Index(['Category', 'Product Title', 'Product Description', 'Brand', 'Mrp',
       'Price', 'Image Urls'],
      dtype='object')

In [58]:
data = data.dropna(subset=["Product Description"])

In [60]:
data["Price"] = data["Price"].astype(str)

# Convert to float, invalid values become NaN
data["Price"] = pd.to_numeric(data["Price"], errors="coerce")

# Calculate mode price for each category
category_mode_prices = data.groupby("Category")["Price"].transform(
    lambda x: x.mode().iloc[0] if not x.mode().empty else 0.0
)

# Fill NaN values with category modes
data["Price"] = data["Price"].fillna(category_mode_prices)
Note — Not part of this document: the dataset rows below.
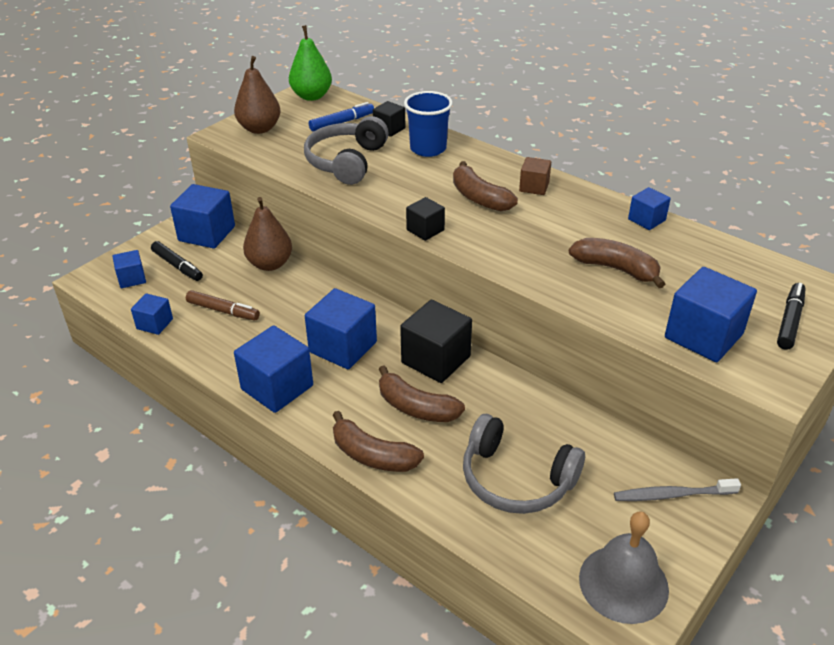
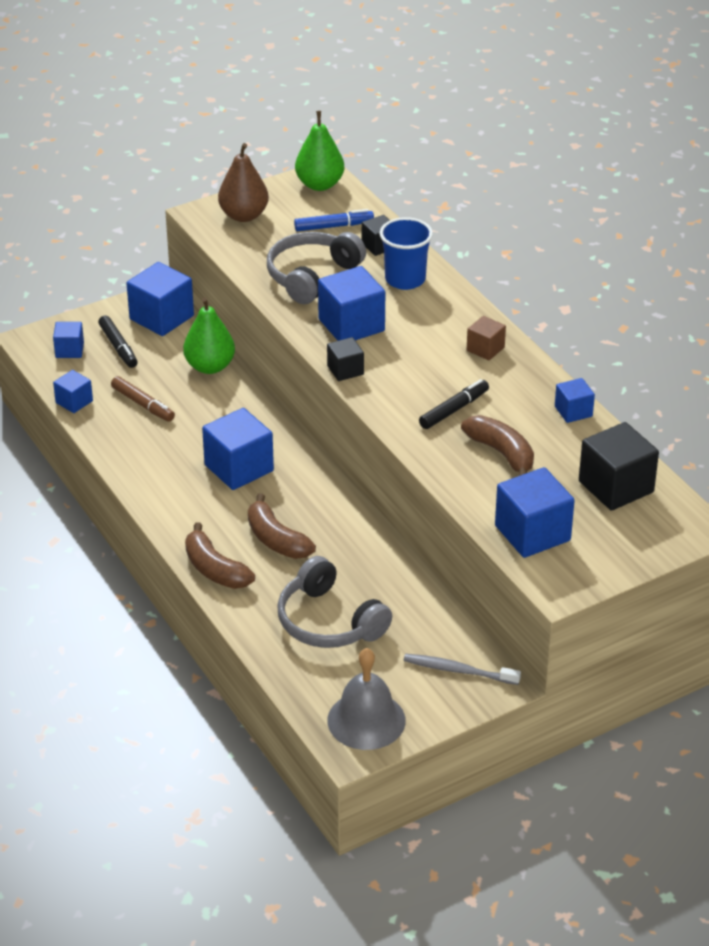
camera: 20 degrees right, 0 degrees up
(270, 264) = (210, 366): brown pear -> green pear
(277, 387) = (160, 490): blue cube -> blue cube (351, 325)
(436, 359) = (320, 502): black cube -> black cube (616, 487)
(479, 198) = (421, 348): brown banana -> none
(790, 321) = (626, 541): black marker -> black marker (454, 410)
# If any NaN values remain, fill with overall mode
overall_mode = data["Price"].mode().iloc[0]
data["Price"] = data["Price"].fillna(overall_mode)

In [62]:
data["Mrp"] = data["Mrp"].astype(str)

# Convert to float, invalid values become NaN
data["Mrp"] = pd.to_numeric(data["Mrp"], errors="coerce")

# Calculate mode price for each category
category_mode_prices = data.groupby("Category")["Mrp"].transform(
    lambda x: x.mode().iloc[0] if not x.mode().empty else 0.0
)

# Fill NaN values with category modes
data["Mrp"] = data["Mrp"].fillna(category_mode_prices)

# If any NaN values remain, fill with overall mode
overall_mode = data["Mrp"].mode().iloc[0]
data["Mrp"] = data["Mrp"].fillna(overall_mode)

In [64]:
data.to_parquet("./dataset/amazon_india_products_30k.parquet", engine="pyarrow")

## Explore 22k products

In [65]:
data = load_from_disk(
    "./dataset/amazon_india_products_22k",
).to_pandas()

In [68]:
data["main_category"] = data["categories"].apply(
    lambda x: x[0] if len(x) > 0 else "Unknown"
)
data["price"] = data.groupby("main_category")["price"].transform(
    lambda x: x.fillna(x.mean() if not x.mean() != x.mean() else 0.0)
)
data["store"] = data["store"].fillna(data["manufacturer"])

In [70]:
data.to_parquet("./dataset/amazon_india_products_22k.parquet", engine="pyarrow")

In [11]:
data = pd.read_parquet("./dataset/amazon_india_products_22k.parquet")

In [12]:
data.columns

Index(['main_category', 'title', 'average_rating', 'rating_number', 'features',
       'description', 'price', 'images', 'store', 'categories', 'brand',
       'color', 'manufacturer'],
      dtype='object')

In [75]:
data2 = pd.read_parquet("./dataset/amazon_india_products_30k.parquet")
data2.columns

Index(['Category', 'Product Title', 'Product Description', 'Brand', 'Mrp',
       'Price', 'Image Urls'],
      dtype='object')

In [85]:
data["brand"].unique()

array(['Kisbaby', 'Kandoo', 'BERON', ..., 'Woozle Time', 'N/A.', 'EBOOT'],
      shape=(7550,), dtype=object)

In [7]:
from smolagents.models import LiteLLMModel
import os

os.environ["AZURE_API_VERSION"] = "2024-08-01-preview"

model = LiteLLMModel(
    model_id="azure/GPT4-Turbo-128K-0125-preview",
    api_base="https://703227482-gpt4-turbo-0125-latest-version.openai.azure.com/",
    api_key="97e2bc42723d4021a7d40ac94e5d4f64",
)

In [8]:
model(
    messages=[
        {"content": "Hello, how are you?", "role": "user"},
    ]
)

"I'm just a computer program, so I don't have feelings, but thanks for asking! How can I help you today?"